Tim O'Brien | Jan 15, 2009

The assurance was given prior to the Treasurer's announcement in December of the AUD$2 billion Special Purpose Vehicle designed to fill the floorplan financing ‘hole’ left by GE and GMAC’s exit from the dealer financing market.

Technically, of course, Ford Credit is continuing to provide finance to its dealer network - it has not, at this stage, announced plans to withdraw from dealer wholesale finance (or 'floorplan' finance). But this is a technicality; withdrawing from retail finance will leave many of those dealers currently utilising Ford Credit finance without the facility to finance their customers in the purchase of vehicles.

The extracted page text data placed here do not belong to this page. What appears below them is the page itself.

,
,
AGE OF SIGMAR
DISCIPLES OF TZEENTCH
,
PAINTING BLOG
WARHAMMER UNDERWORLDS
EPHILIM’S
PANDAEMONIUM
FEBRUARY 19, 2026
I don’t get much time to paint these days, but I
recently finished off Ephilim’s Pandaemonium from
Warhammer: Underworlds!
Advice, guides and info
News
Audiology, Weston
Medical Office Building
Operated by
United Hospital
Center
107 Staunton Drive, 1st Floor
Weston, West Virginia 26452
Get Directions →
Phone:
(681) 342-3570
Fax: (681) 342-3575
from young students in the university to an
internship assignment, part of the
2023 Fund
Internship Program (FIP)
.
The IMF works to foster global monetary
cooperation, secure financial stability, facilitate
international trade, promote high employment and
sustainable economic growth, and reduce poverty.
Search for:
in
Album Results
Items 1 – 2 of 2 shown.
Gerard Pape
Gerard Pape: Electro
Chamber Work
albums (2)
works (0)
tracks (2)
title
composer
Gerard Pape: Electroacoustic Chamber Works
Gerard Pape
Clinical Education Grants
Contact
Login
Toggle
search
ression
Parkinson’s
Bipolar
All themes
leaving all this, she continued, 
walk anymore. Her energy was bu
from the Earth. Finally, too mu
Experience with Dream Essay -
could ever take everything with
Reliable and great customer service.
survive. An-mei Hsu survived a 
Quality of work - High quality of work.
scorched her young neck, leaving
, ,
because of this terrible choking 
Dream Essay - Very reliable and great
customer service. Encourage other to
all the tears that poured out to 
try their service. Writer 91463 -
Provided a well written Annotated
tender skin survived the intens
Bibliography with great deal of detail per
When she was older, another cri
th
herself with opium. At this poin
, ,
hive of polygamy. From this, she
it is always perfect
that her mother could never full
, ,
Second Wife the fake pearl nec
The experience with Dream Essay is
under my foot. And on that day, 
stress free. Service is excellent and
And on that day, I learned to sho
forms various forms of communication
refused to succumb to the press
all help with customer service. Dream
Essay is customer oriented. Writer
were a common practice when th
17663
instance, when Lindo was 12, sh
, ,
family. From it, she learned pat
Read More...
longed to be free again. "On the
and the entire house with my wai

This will mean lost sales opportunities and loss of commission revenues for the dealerships affected.

More alarming in this announcement is that private retail vehicle finance in Australia (which does not have the 'no-recourse' financial products available to US consumers and which shift risk away from the customer and back to the dealer and financier) is a profitable arm of the dealership and also profitable for financiers.

fg-falcon-range

Here, the risks to the financier are relatively low in that vehicle finance is secured against the asset, the interest rate margins are relatively high, and the consumer remains liable for the loan - ie. carries the full risk of the value of the loan irrespective of the depreciation or dimunition in the value of the asset.

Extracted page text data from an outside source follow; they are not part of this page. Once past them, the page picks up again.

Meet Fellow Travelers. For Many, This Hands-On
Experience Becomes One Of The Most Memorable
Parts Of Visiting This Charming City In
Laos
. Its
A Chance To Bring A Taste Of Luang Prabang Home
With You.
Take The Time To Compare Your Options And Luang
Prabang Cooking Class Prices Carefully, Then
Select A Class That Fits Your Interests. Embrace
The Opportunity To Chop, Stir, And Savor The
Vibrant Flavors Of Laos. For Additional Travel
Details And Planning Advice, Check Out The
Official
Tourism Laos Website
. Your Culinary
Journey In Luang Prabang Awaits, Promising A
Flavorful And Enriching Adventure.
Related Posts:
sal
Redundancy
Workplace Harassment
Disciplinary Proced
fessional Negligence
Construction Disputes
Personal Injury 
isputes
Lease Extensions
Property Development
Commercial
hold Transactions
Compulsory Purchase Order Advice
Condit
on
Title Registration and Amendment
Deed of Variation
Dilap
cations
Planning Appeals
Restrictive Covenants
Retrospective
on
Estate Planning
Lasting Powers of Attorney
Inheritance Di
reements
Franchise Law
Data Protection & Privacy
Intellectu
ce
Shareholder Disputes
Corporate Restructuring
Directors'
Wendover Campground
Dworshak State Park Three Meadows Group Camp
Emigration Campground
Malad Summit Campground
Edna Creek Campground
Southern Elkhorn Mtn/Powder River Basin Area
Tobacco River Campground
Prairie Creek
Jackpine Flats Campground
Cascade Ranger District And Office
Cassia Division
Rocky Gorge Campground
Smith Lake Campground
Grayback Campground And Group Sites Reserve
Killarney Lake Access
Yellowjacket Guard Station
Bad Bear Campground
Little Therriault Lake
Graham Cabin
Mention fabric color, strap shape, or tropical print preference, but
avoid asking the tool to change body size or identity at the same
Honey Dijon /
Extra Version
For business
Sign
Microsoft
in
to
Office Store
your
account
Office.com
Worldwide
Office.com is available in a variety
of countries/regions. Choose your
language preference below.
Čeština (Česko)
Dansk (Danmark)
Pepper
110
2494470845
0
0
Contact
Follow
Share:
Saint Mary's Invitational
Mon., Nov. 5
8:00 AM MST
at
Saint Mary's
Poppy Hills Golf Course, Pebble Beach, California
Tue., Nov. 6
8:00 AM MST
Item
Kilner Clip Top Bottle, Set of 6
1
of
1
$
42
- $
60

(In the US, under a no-recourse financing product, at the conclusion of the finance term a consumer can simply hand the vehicle back to the dealer or financier, with 'no recourse': no more to pay, provided they have made the agreed payments over the term.)

So why would Ford Credit be bailing on retail finance, but retaining a wholesale finance presence?

It makes no sense unless this is part of a two-step withdrawal from the Australian market. Withdrawing retail finance will put enormous pressure on dealers utilising Ford Credit floorplan to find alternative financiers. Most dealers offer retail finance through their floorplan provider. Ford Credit's announced withdrawal from retail finance means that dealers using Ford Credit will be denied access to their floorplan financier for retail finance for their customers.

Many of the dealers affected - Ford, Mazda, Volvo, LandRover, among others - will likely seek a new floorplan financier in securing a new retail finance provider. Those who CAN, of course. Many will not, and, as The Motor Report has warned previously, worst-affected will be country dealerships.

You can take from this announcement that Ford Credit intends to also bail on wholesale dealer finance; perhaps not next month, but soon, because this announcement makes no sense otherwise. Also take it as read that assurances given to the Treasurer and to its dealer network from Ford Credit is just so much smoke being blown up so many skirts.

Lastly, we can also take from this announcement the grim reality that Ford's Australian operation does not amount to a 'hill of beans' in Ford US thinking and future strategies.

If its dealer network is all-but expendible, so is its manufacturing operation. Every day, an Australian Ford Taurus, assembled here, sure, is increasingly likely and the end of the 'local car' for the local market increasingly certain.